From the data in Table 1 and Table 2, it can be seen that the oil content in the treated water is 0mg/L, the suspended solids are ≤2mg/L, and the contents of calcium ions, magnesium ions, and iron ions are all ≤0.02mg/L, and there is no need for silicon removal treatment. Reach the water quality standard (Q/sy1275-2010) for wet steam generators for oilfield wastewater reuse.

The manufacturers of the first-stage double filter material filter, the second-stage fine filter, the first-stage sodium-type cation exchange softener and the second-stage chelating ion-exchange resin softener selected by the present invention are oil field companies.

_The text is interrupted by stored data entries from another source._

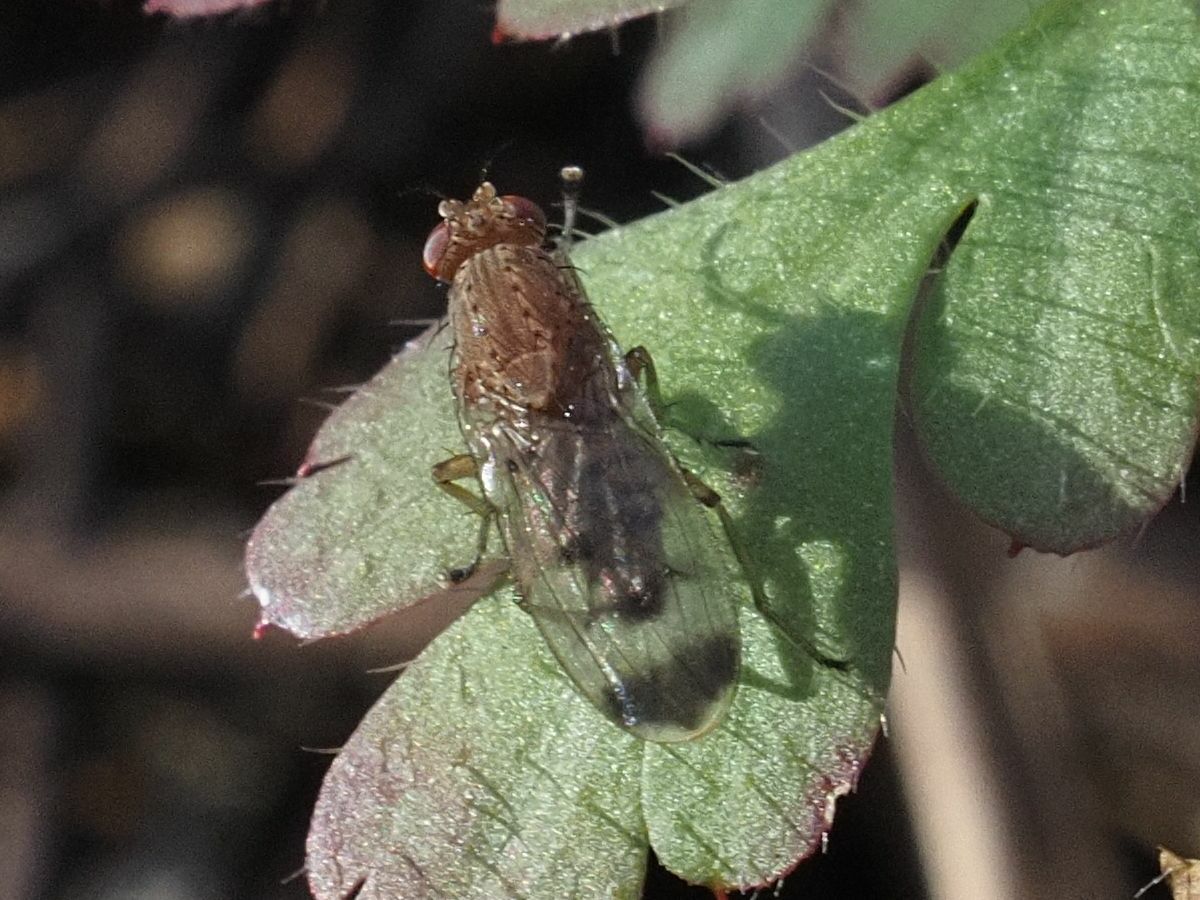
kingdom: Animalia
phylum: Arthropoda
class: Insecta
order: Diptera
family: Heleomyzidae
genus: Suillia
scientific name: Suillia variegata
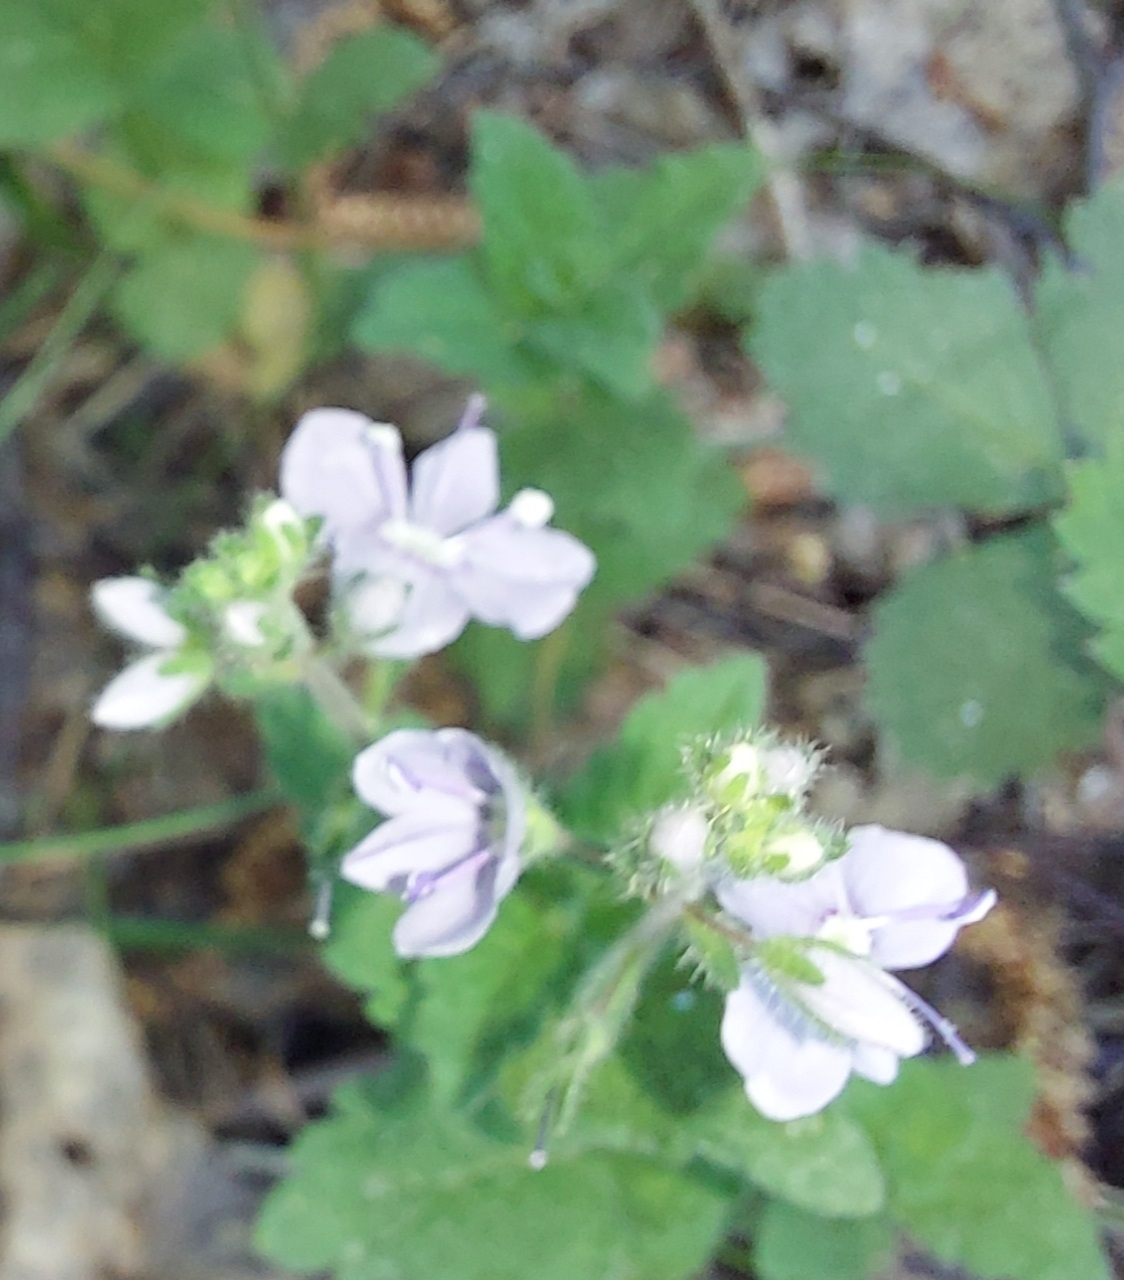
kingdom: Plantae
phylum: Tracheophyta
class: Magnoliopsida
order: Lamiales
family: Plantaginaceae
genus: Veronica
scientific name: Veronica chamaedrys
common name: Germander speedwell
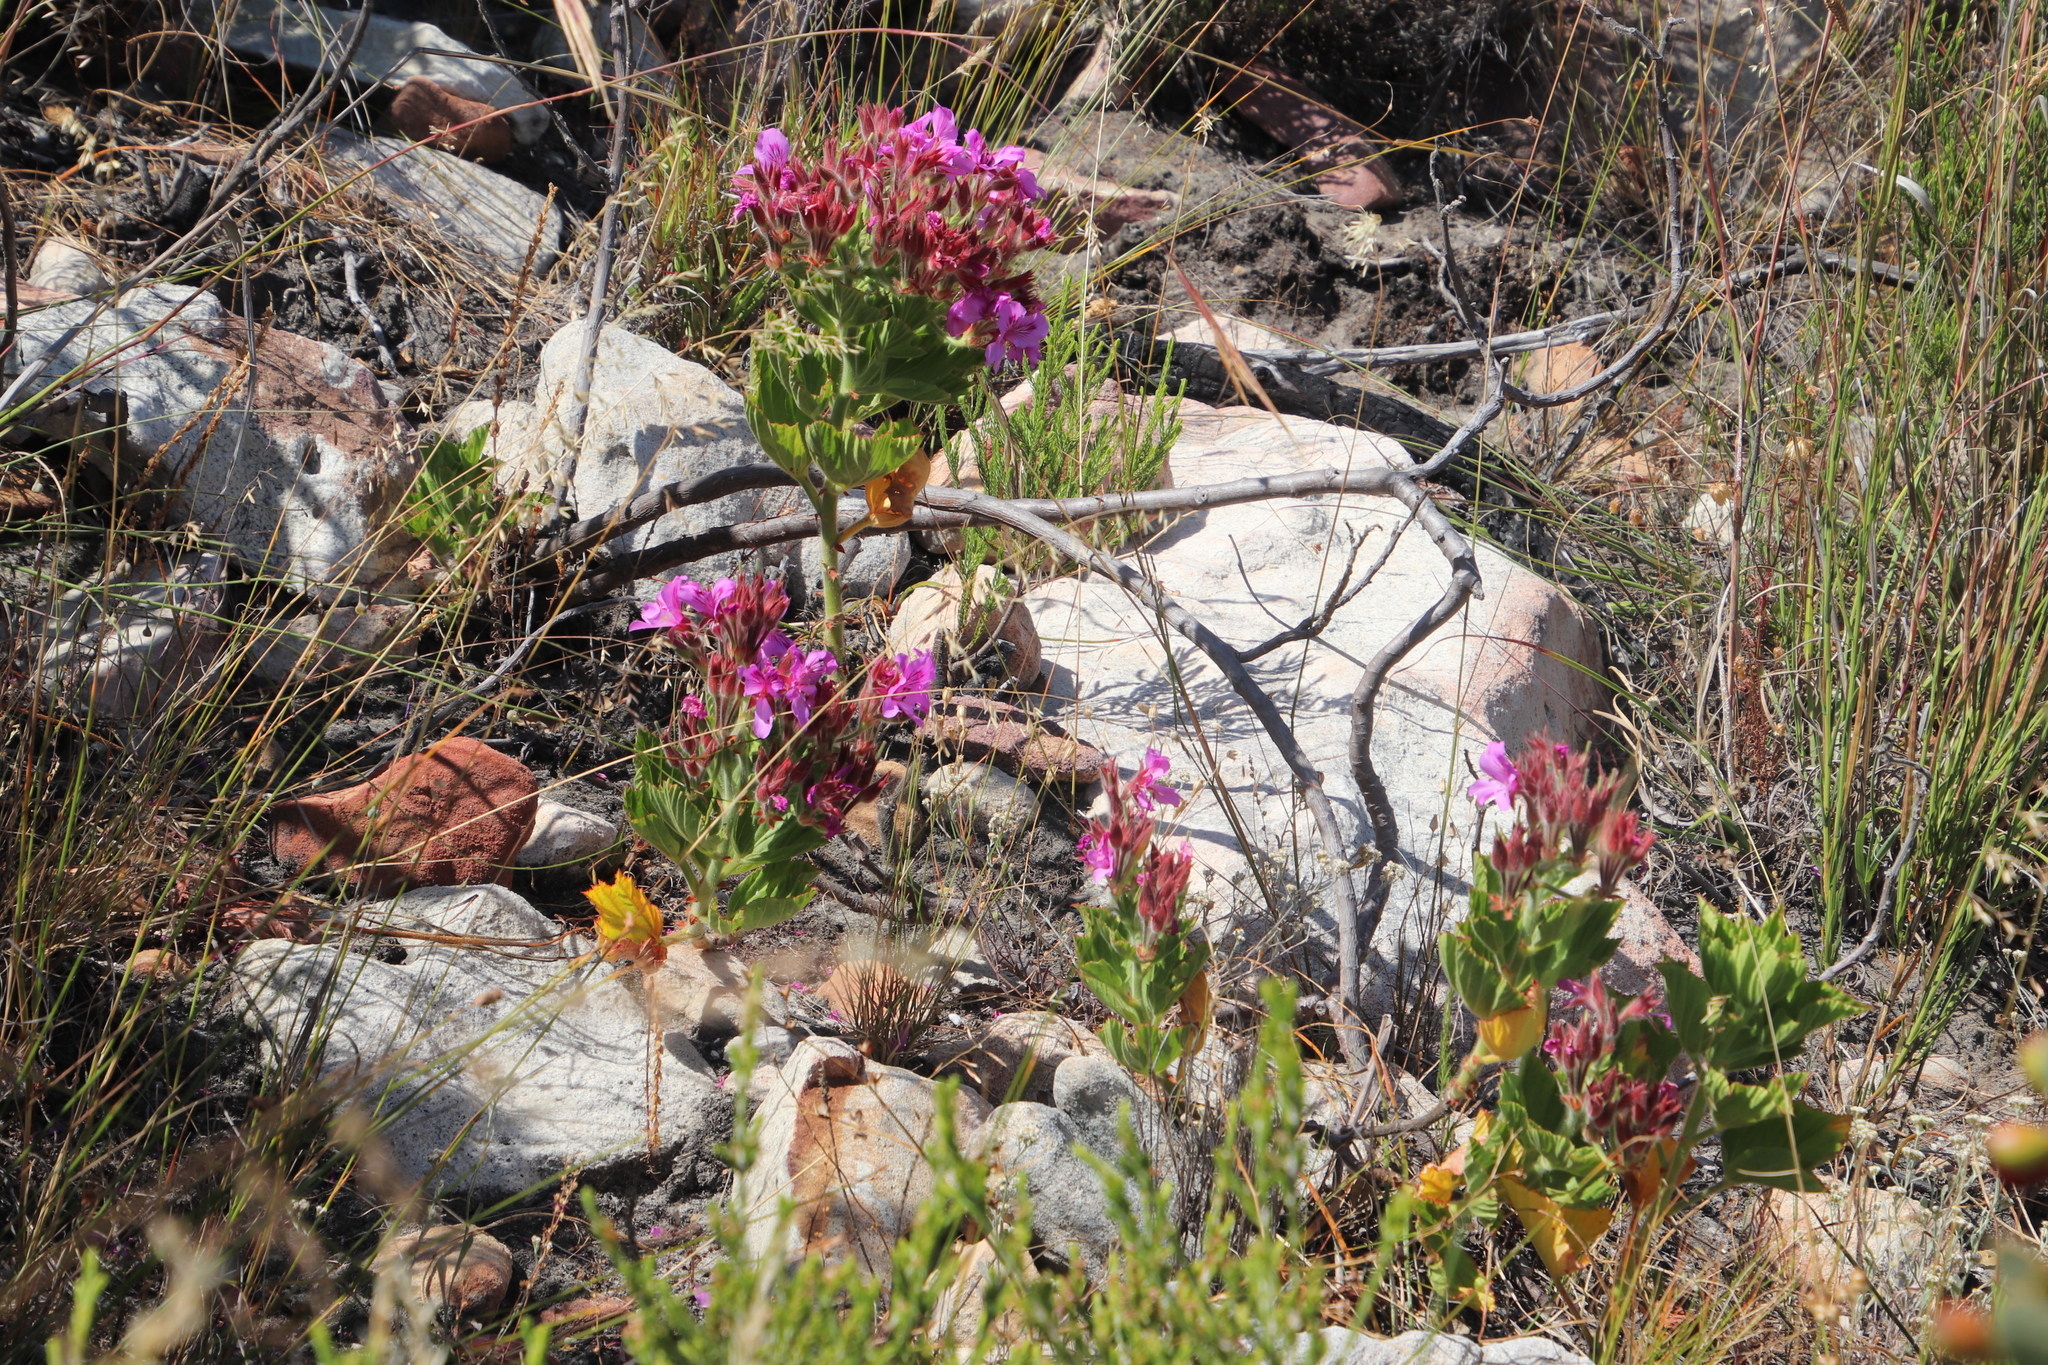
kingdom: Plantae
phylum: Tracheophyta
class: Magnoliopsida
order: Geraniales
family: Geraniaceae
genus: Pelargonium
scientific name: Pelargonium cucullatum
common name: Tree pelargonium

Cationic polyether quaternary ammonium salt, 3.0G polyamide-amine, nonionic polyether, polyaluminum chloride, polyaluminum sulfate, polysilicon aluminum chloride, polyphosphate, organic phosphate anion, polypropylene The manufacturer of amide and nonionic polyacrylamide is Xinjiang Karamay Sanda Co., Ltd. Chemical Company.

Claims (1)

1. A method for treating ultra-heavy oil high-temperature sewage and reusing it in a thermal recovery boiler. The ultra-heavy oil viscosity in the high-temperature sewage is >50000Mpa.s, the sewage temperature is 85-90°C, pH7.5-8.5, and the salinity is 2000 -4000mg/L, oil content 10000-20000mg/L, suspended solids content 500-1000mg/L, hardness 40-80mg/L, silica content 200-250mg/L, characterized in that the method is implemented in steps: Step 1. Add an inverse demulsifier to the super heavy oil high-temperature sewage placed in the separation tank to implement oil-water separation, and the dosage is 20-50 mg/L; the inverse demulsifier is composed of cationic polyether quaternary ammonium salt, 3.0G polyamide-amine, non-ionic polyether; the mixing ratio of the three kinds is 1:2:1, the oil content of the treated water is less than 5mg/L, and the suspended solid content is less than 10mg/L; Step 2. Put the effluent from step 1 in a cyclone reactor, and add purifying agent, conditioning stabilizer, and coagulant in sequence, wherein the dosage of purifying agent is 100-200mg/L, and the dosage of conditioning stabilizer is 50-100mg/L L, the dosage of coagulant is 6-10mg/L; The cleaning agent is composed of polyaluminum chloride, polyaluminum sulfate, and polysilicate aluminum chloride, and the mixing ratio of the three kinds is 1:1:1; the conditioning stabilizer is composed of polyphosphate, organic phosphate , sodium hydroxide, the mixing ratio of the three kinds is 1:1:20 or 1:1:25; the coagulant is composed of anionic polyacrylamide and nonionic polyacrylamide, and the mixing ratio of the two kinds is 2:1-3:1; the molecular weight range of anion and non-ion is 15 million-20 million; Step 3. Put the effluent from step 2 in a slant plate settling tank for sedimentation. After buffering, pump it into the first-stage double filter material filter and the second-stage fine filter to remove the remaining oil and suspended matter in the water, so that the oil content of the effluent is 0mg/ L, the suspended solids content is less than 2mg/L; then enter the first-level sodium type cation exchange softener for treatment, so that the total hardness ≤ 0.1mg/L; enter the second-level chelating ion exchange resin softener for treatment, so that calcium ions, Magnesium ion and iron ion content are both ≤0.02mg/L, which can be reused in thermal recovery boilers.